— Подумать только, он приплел тебя! — подбадривал его на ратный подвиг Ломовцев. — Дядя Паша вдруг бил его! Это я мог ударить, у меня была хорошая злость, но не успел — больно уж он быстро промелькнул. На улице уже было не то..
Павел Иванович словно споткнулся, схватил Ломовцева за отвороты пальто, у него мелькнула догадка:
— Признайся, ударили вы его? Вы с Головниным вошли в дом, и тут же тракторист вылетел пулей.
— Не было такого.
— Он вылетел из избы пулей и сиганул с крыльца в сугроб. В темноте я всего не разглядел, но, что он упал, видел. Может, наткнулся на ледышку… Крыльцо без перил, вроде помоста, тут трезвый не удержится, а он прыгнул…

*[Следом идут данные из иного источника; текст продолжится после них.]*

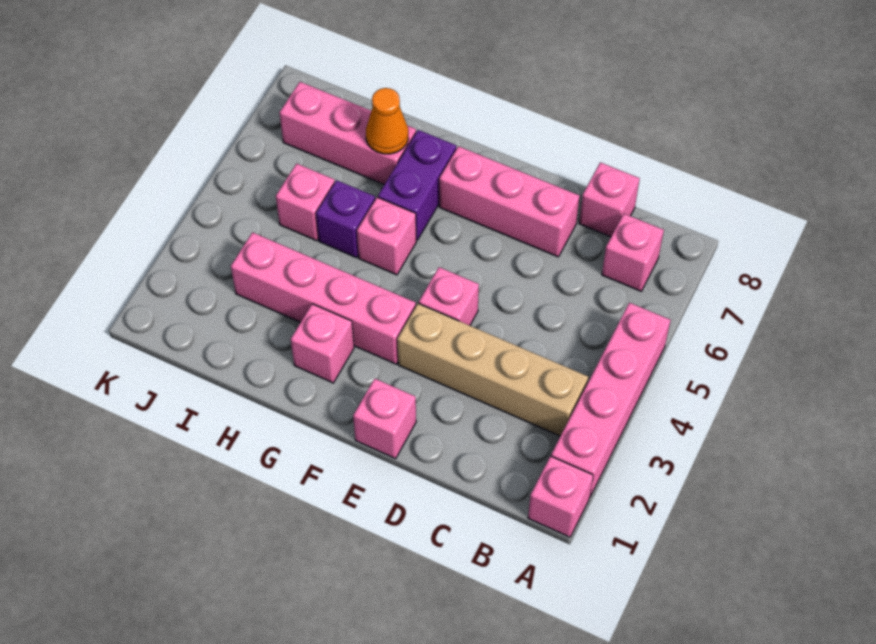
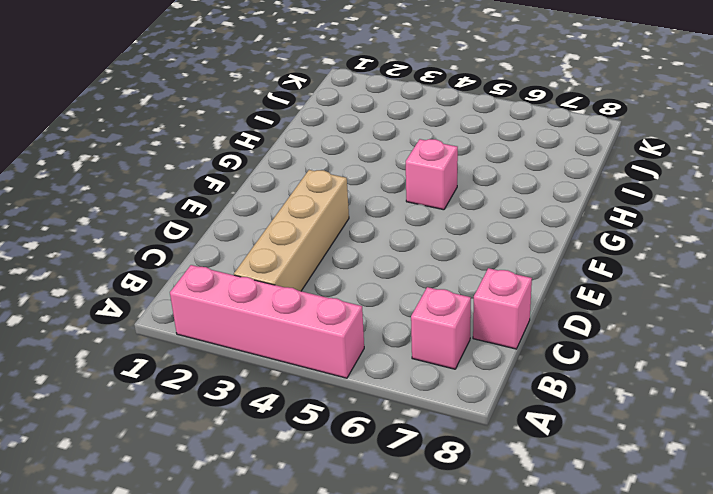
none -> pink brick A1 level 1
none -> pink brick D7:F7 level 1
none -> pink brick E1 level 1

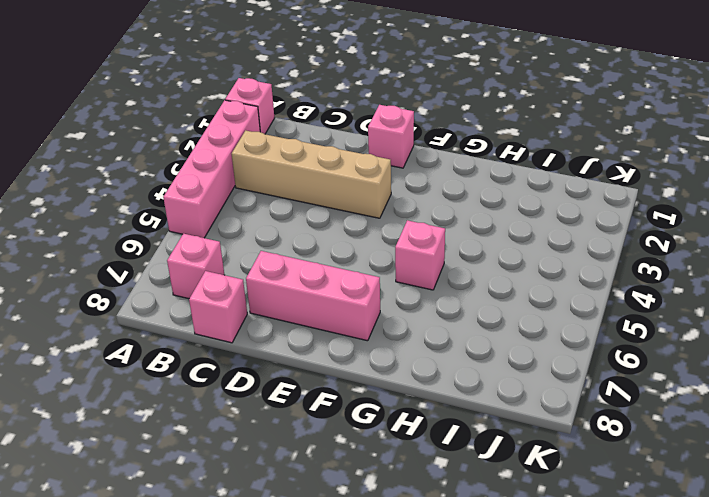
none -> pink brick E4 level 1
none -> pink brick F3:I3 level 1
none -> pink brick G2 level 1

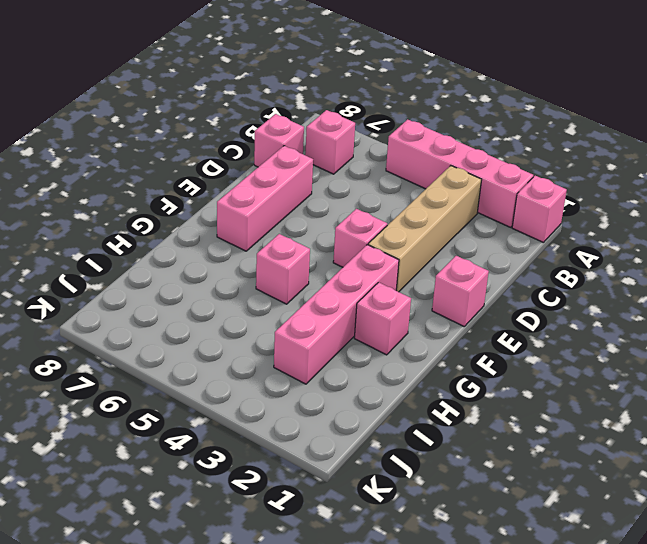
none -> purple brick G6:G7 level 1
none -> purple brick H5 level 1
none -> pink brick H7:J7 level 1

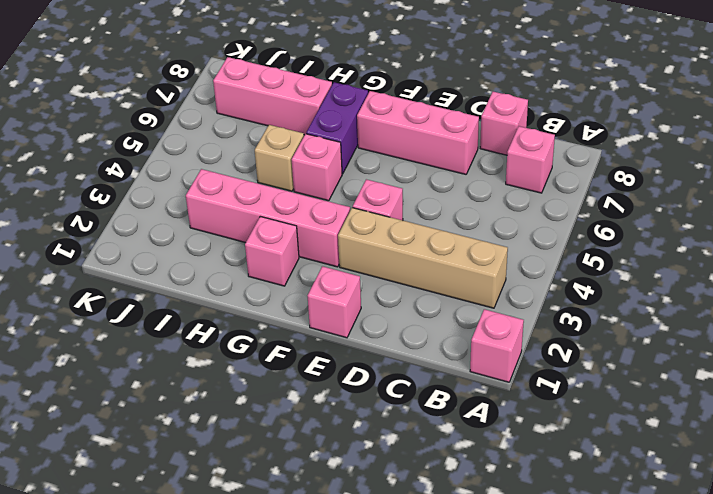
tan brick H5 level 1 -> purple brick H5 level 1
none -> pink brick A2:A5 level 1
none -> pink brick I5 level 1
none -> orange cone H7 level 2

— Я только вошел к следователю, глянул на этого Шумакова, сразу догадался: сейчас начнет врать, — сказал Баранчиков.
Павел Иванович во время разговора со следователем вполне созрел для решительных действий. Это важно: возраст и седые волосы что-то значат. На него любовно смотрели.

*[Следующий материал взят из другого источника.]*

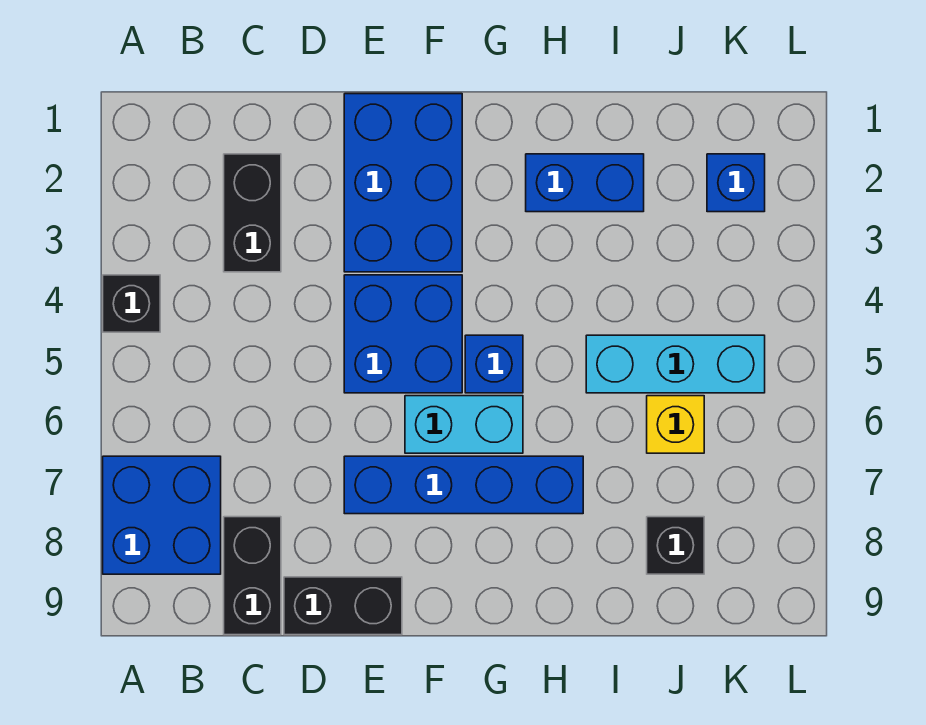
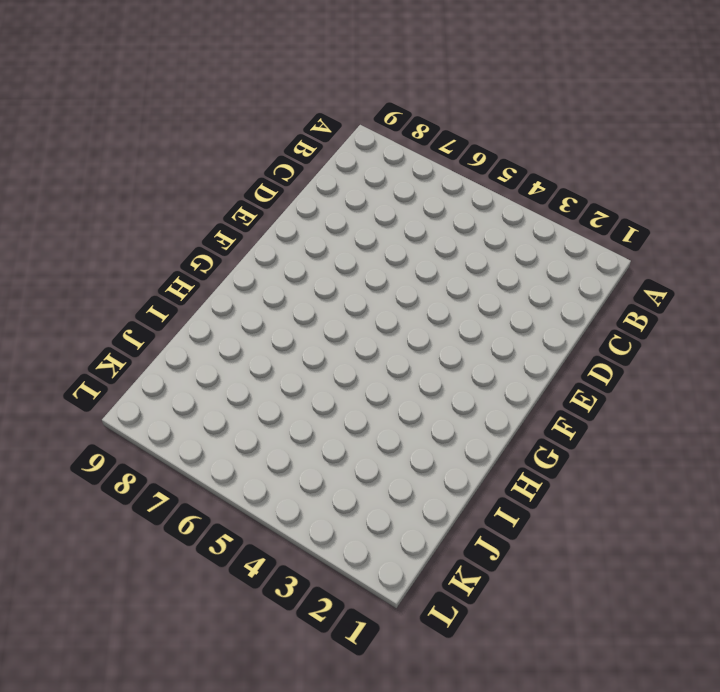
none -> black brick A4 level 1
none -> blue brick A7:B8 level 1
none -> black brick C2:C3 level 1

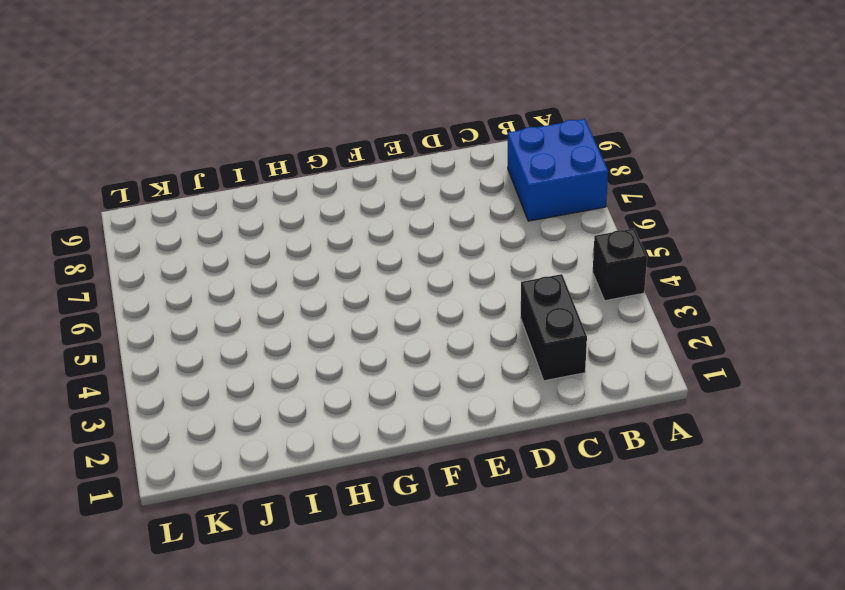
none -> black brick C8:C9 level 1
none -> black brick D9:E9 level 1
none -> blue brick E1:F3 level 1

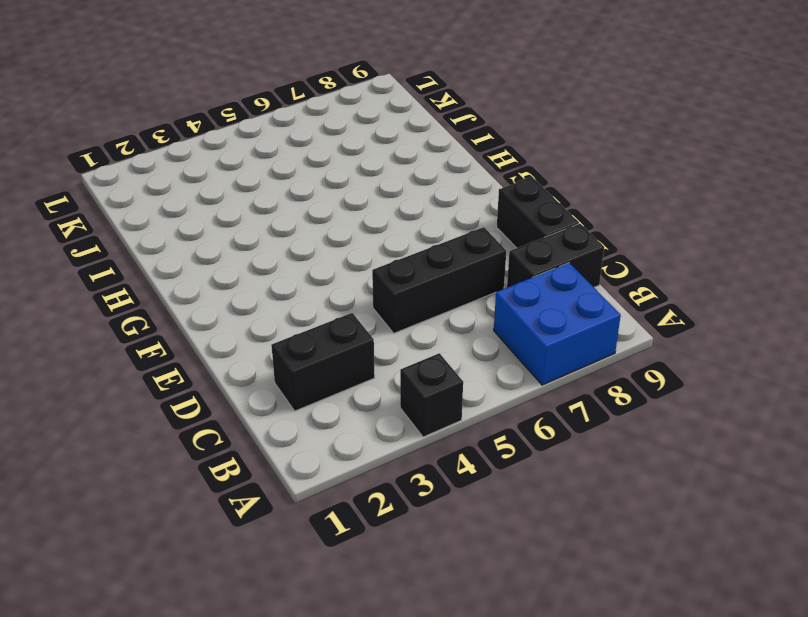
black brick D5:D7 level 1 -> none
none -> blue brick E1:F3 level 1
none -> blue brick E4:F5 level 1
none -> blue brick E7:H7 level 1

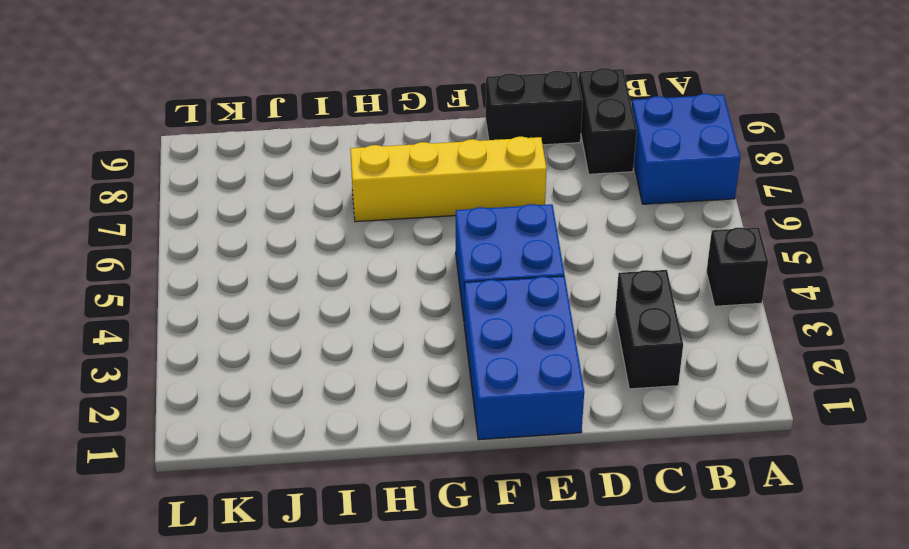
yellow brick E7:H7 level 1 -> blue brick E7:H7 level 1
none -> cyan brick F6:G6 level 1
none -> blue brick G5 level 1
none -> blue brick H2:I2 level 1

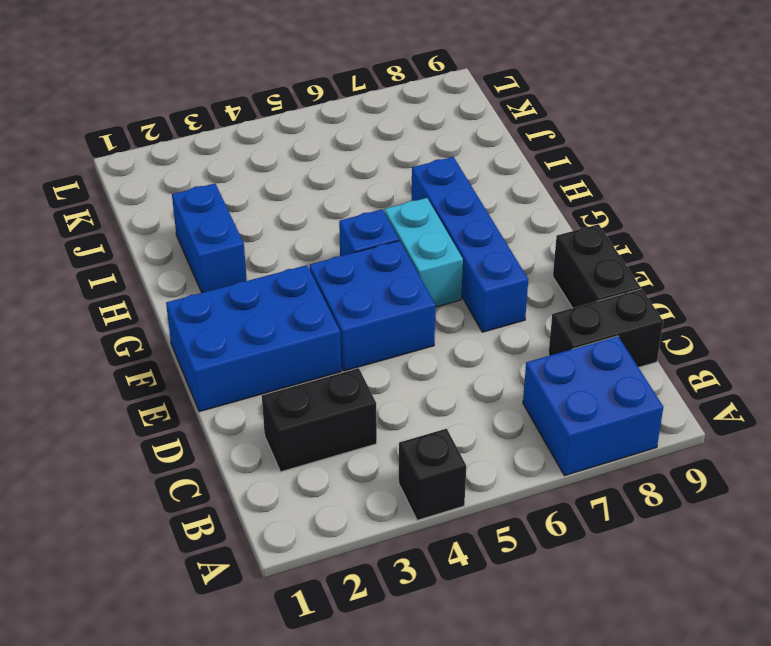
none -> cyan brick I5:K5 level 1
none -> yellow brick J6 level 1
none -> black brick J8 level 1

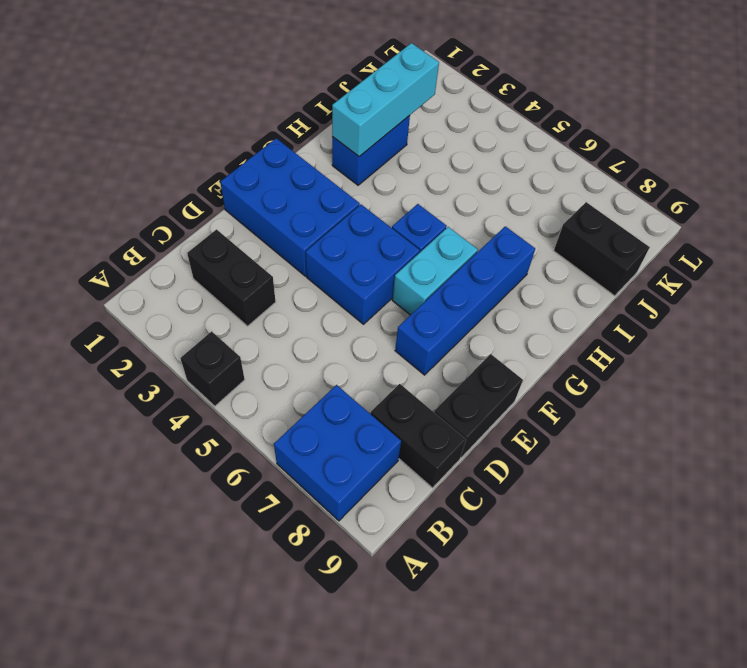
cyan brick H2:J2 level 2 -> cyan brick I5:K5 level 1
black brick J8:J9 level 1 -> black brick J8 level 1
none -> yellow brick J6 level 1
none -> blue brick K2 level 1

— Мы пойдем, — решительно сказал Павел Иванович. — У меня только из головы не выходит тот парень, дружинник, которого обвиняла Соколова… В первые дни войны мы стояли на воинской платформе, формировался состав. Солдатик, только что призванный… как чужой темный лес, знал воинские законы, так вот этот солдат попросил отлучиться домой. Он опоздал на три часа… Мы еще не успели отправиться… Но его расстреляли перед строем. Он до последней минуты думал, что с ним все происходит в шутку… Я видел, как бьется жилка на его шее, видел лицо мальчишки. Но то было такое время… А вот зачем она тут-то так?.. Мы пойдем к ней, но очень боюсь, ребята, сорваться… И все-таки мы пойдем. Надо узнать, где прокуратура.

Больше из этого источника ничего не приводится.